__Required work__. Needed from the data below: all lines that contain the word "earwax".

__Data for analysis__.
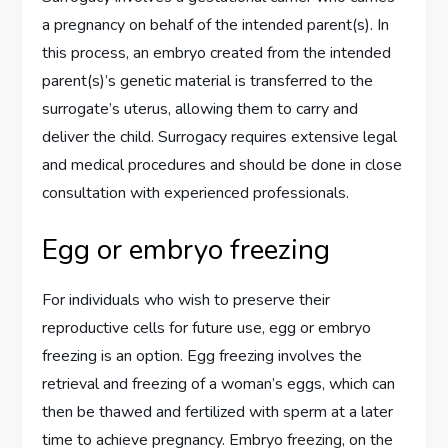
a pregnancy on behalf of the intended parent(s). In
this process, an embryo created from the intended
parent(s)’s genetic material is transferred to the
surrogate’s uterus, allowing them to carry and
deliver the child. Surrogacy requires extensive legal
and medical procedures and should be done in close
consultation with experienced professionals.
Egg or embryo freezing
For individuals who wish to preserve their
reproductive cells for future use, egg or embryo
freezing is an option. Egg freezing involves the
retrieval and freezing of a woman’s eggs, which can
then be thawed and fertilized with sperm at a later
time to achieve pregnancy. Embryo freezing, on the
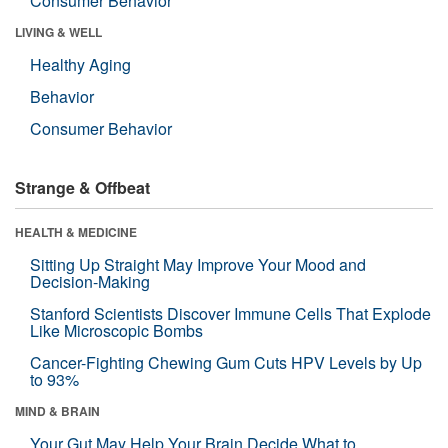
Consumer Behavior
LIVING & WELL
Healthy Aging
Behavior
Consumer Behavior
Strange & Offbeat
HEALTH & MEDICINE
Sitting Up Straight May Improve Your Mood and
Decision-Making
Stanford Scientists Discover Immune Cells That Explode
Like Microscopic Bombs
Cancer-Fighting Chewing Gum Cuts HPV Levels by Up
to 93%
MIND & BRAIN
Your Gut May Help Your Brain Decide What to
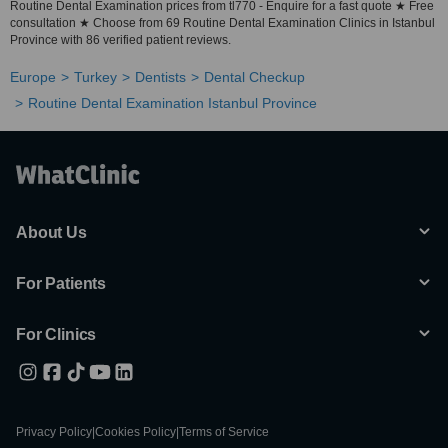
Routine Dental Examination prices from tl770 - Enquire for a fast quote ★ Free
consultation ★ Choose from 69 Routine Dental Examination Clinics in Istanbul
Province with 86 verified patient reviews.
Europe
Turkey
Dentists
Dental Checkup
Routine Dental Examination Istanbul Province
About Us
For Patients
For Clinics
Privacy Policy
|
Cookies Policy
|
Terms of Service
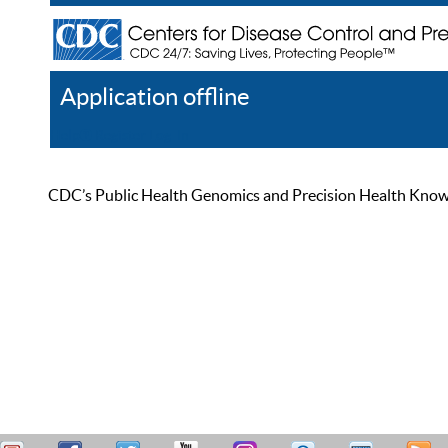
Application offline
Help
Register
Log In
CDC’s Public Health Genomics and Precision Health Knowled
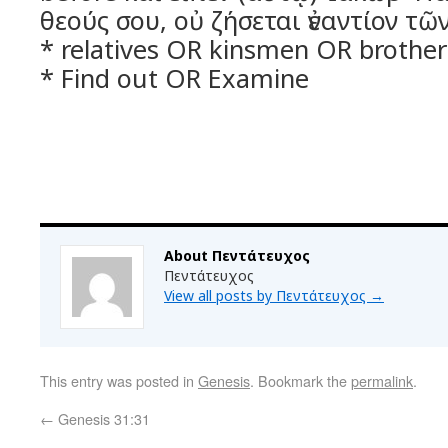
θεούς σου, οὐ ζήσεται ἐναντίον τ
* relatives OR kinsmen OR brother
* Find out OR Examine
About Πεντάτευχος
Πεντάτευχος
View all posts by Πεντάτευχος
→
This entry was posted in
Genesis
. Bookmark the
permalink
.
←
Genesis 31:31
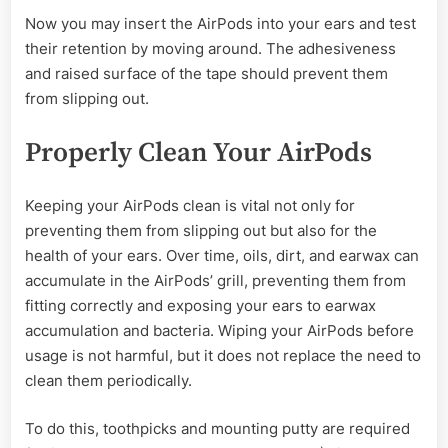
Now you may insert the AirPods into your ears and test
their retention by moving around. The adhesiveness
and raised surface of the tape should prevent them
from slipping out.
Properly Clean Your AirPods
Keeping your AirPods clean is vital not only for
preventing them from slipping out but also for the
health of your ears. Over time, oils, dirt, and earwax can
accumulate in the AirPods’ grill, preventing them from
fitting correctly and exposing your ears to earwax
accumulation and bacteria. Wiping your AirPods before
usage is not harmful, but it does not replace the need to
clean them periodically.
To do this, toothpicks and mounting putty are required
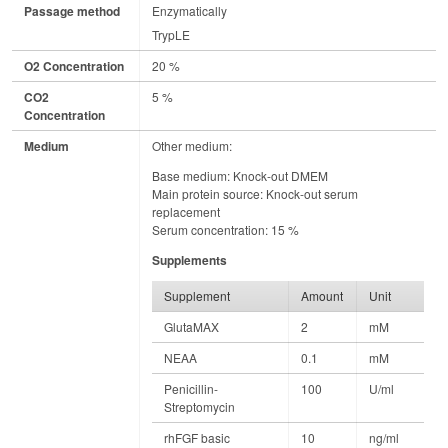
Passage method
Enzymatically
TrypLE
O2 Concentration
20 %
CO2
5 %
Concentration
Medium
Other medium:
Base medium: Knock-out DMEM
Main protein source: Knock-out serum
replacement
Serum concentration: 15 %
Supplements
Supplement
Amount
Unit
GlutaMAX
2
mM
NEAA
0.1
mM
Penicillin-
100
U/ml
Streptomycin
rhFGF basic
10
ng/ml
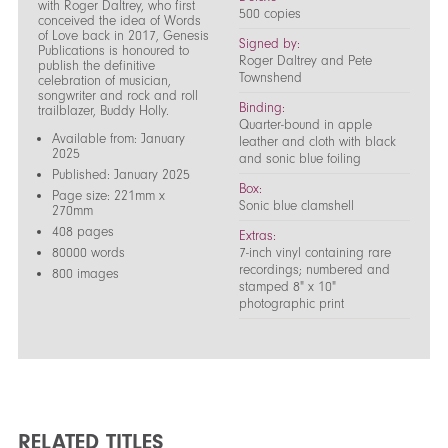
with Roger Daltrey, who first
500 copies
conceived the idea of Words
of Love back in 2017, Genesis
Signed by:
Publications is honoured to
Roger Daltrey and Pete
publish the definitive
Townshend
celebration of musician,
songwriter and rock and roll
Binding:
trailblazer, Buddy Holly.
Quarter-bound in apple
Available from: January
leather and cloth with black
2025
and sonic blue foiling
Published: January 2025
Box:
Page size: 221mm x
Sonic blue clamshell
270mm
408 pages
Extras:
80000 words
7-inch vinyl containing rare
recordings; numbered and
800 images
stamped 8" x 10"
photographic print
RELATED TITLES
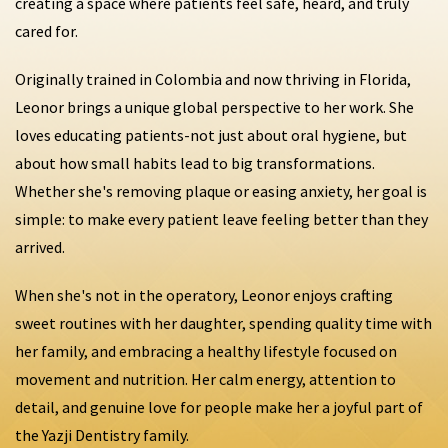
creating a space where patients feel safe, heard, and truly
cared for.
Originally trained in Colombia and now thriving in Florida,
Leonor brings a unique global perspective to her work. She
loves educating patients-not just about oral hygiene, but
about how small habits lead to big transformations.
Whether she's removing plaque or easing anxiety, her goal is
simple: to make every patient leave feeling better than they
arrived.
When she's not in the operatory, Leonor enjoys crafting
sweet routines with her daughter, spending quality time with
her family, and embracing a healthy lifestyle focused on
movement and nutrition. Her calm energy, attention to
detail, and genuine love for people make her a joyful part of
the Yazji Dentistry family.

__Solution__.
health of your ears. Over time, oils, dirt, and earwax can
fitting correctly and exposing your ears to earwax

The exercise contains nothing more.